嘿,我想尽可能安全快速地向下转换数据帧的数据类型。数据框在列中可以具有混合dtypes的任何组合,大多数是np.nan或字符串'NaN's的字符串列。具有nans的整数列将转换为pandas 24.2数据类型'Int8','Int16'...空列表和空字典似乎会导致转换和向下转换失败,因为它们被转换为floats(Why ??),所以我排除了他们。我的方法有效,但是我不敢相信没有其他简单的方法可以做到这一点,尤其是没有更快的解决方案。

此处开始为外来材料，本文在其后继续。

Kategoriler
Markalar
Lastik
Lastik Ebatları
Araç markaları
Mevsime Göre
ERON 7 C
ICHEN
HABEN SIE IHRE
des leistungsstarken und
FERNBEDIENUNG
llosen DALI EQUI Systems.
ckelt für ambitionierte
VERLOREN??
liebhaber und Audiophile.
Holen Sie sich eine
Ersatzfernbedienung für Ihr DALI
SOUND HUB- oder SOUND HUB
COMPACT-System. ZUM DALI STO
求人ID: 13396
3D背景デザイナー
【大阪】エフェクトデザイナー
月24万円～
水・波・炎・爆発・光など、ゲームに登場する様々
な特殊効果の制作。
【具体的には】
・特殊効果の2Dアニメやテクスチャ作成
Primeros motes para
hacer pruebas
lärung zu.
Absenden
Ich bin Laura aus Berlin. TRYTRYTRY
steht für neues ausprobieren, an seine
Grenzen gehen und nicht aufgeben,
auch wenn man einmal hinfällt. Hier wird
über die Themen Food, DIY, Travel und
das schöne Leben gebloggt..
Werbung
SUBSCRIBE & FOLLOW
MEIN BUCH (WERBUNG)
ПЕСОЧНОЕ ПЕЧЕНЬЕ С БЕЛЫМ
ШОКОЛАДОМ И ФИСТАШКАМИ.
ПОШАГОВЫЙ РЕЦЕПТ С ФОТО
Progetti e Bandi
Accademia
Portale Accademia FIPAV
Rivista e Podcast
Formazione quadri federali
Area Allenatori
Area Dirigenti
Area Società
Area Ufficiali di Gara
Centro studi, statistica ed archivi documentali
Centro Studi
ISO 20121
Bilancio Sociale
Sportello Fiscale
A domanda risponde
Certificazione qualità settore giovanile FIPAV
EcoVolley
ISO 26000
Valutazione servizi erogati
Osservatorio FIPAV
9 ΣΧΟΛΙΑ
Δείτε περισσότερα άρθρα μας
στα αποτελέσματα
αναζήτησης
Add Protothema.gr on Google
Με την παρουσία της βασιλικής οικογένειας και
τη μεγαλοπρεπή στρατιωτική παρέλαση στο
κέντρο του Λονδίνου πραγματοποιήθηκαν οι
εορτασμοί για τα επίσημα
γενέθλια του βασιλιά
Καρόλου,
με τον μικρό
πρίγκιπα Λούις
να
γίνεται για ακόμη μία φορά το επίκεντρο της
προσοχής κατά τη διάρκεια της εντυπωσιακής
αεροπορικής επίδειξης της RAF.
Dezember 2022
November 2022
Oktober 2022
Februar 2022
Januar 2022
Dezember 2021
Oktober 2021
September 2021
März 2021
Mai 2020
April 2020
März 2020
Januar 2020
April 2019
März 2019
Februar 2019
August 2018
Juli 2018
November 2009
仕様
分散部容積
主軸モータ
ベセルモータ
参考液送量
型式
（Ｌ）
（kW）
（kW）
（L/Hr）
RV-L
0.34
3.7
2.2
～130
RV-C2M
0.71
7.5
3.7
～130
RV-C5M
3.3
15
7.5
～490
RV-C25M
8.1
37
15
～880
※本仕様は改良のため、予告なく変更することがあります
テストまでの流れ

我想了很久,我需要一种快速的方法,因为我处理的数据帧可能是1000000x150个单元格。
我的方法:
def convertAndDowncast(column,downcast=True):
try:
column = pd.to_numeric(column, downcast='float',errors='ignore')
if downcast==True:
column = pd.to_numeric(column, downcast='integer',errors='ignore')
if column.dtype == 'int8':
column = column.astype('Int8',casting='safe')
elif column.dtype == 'int16':
column = column.astype('Int16',casting='safe')
elif column.dtype == 'int32' or column.dtype == 'int64':
column = column.astype('Int32',casting='safe')
except Exception as e:
print(e)
return column
finally:
return column
def dtypeCorrection(df,downcast=True):
if isinstance(df,pd.DataFrame):
maskOfNans = df.isnull().values
array = df.values
excludedColumns = set(df.columns[(df.applymap(type) == list).any(0)]) | set(df.columns[(df.applymap(type) == dict).any(0)])
maskOfStringNans = ((((array=='nan')|(array == 'NaN'))|(array =='NaT'))|(array == 'None'))
combinedMasks = maskOfNans|maskOfStringNans
array[combinedMasks] = 0
df[df.columns] = array
for column in df[set(df)-excludedColumns]:
df[column] = convertAndDowncast(df[column],downcast=downcast)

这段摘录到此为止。